Content starts

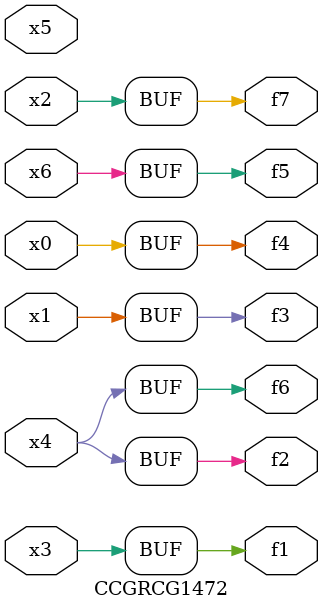
<source format=v>
module CCGRCG1472(
	input x0, x1, x2, x3, x4, x5, x6,
	output f1, f2, f3, f4, f5, f6, f7
);
	assign f1 = x3;
	assign f2 = x4;
	assign f3 = x1;
	assign f4 = x0;
	assign f5 = x6;
	assign f6 = x4;
	assign f7 = x2;
endmodule

</source>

Content ends

- [WHAT YOU SHOULD DO] What is needed is an exact copy of the data, with the pictures removed.

- [SOLUTION FOR THIS TASK]
<source format=v>
module CCGRCG1472(
	input x0, x1, x2, x3, x4, x5, x6,
	output f1, f2, f3, f4, f5, f6, f7
);
	assign f1 = x3;
	assign f2 = x4;
	assign f3 = x1;
	assign f4 = x0;
	assign f5 = x6;
	assign f6 = x4;
	assign f7 = x2;
endmodule

</source>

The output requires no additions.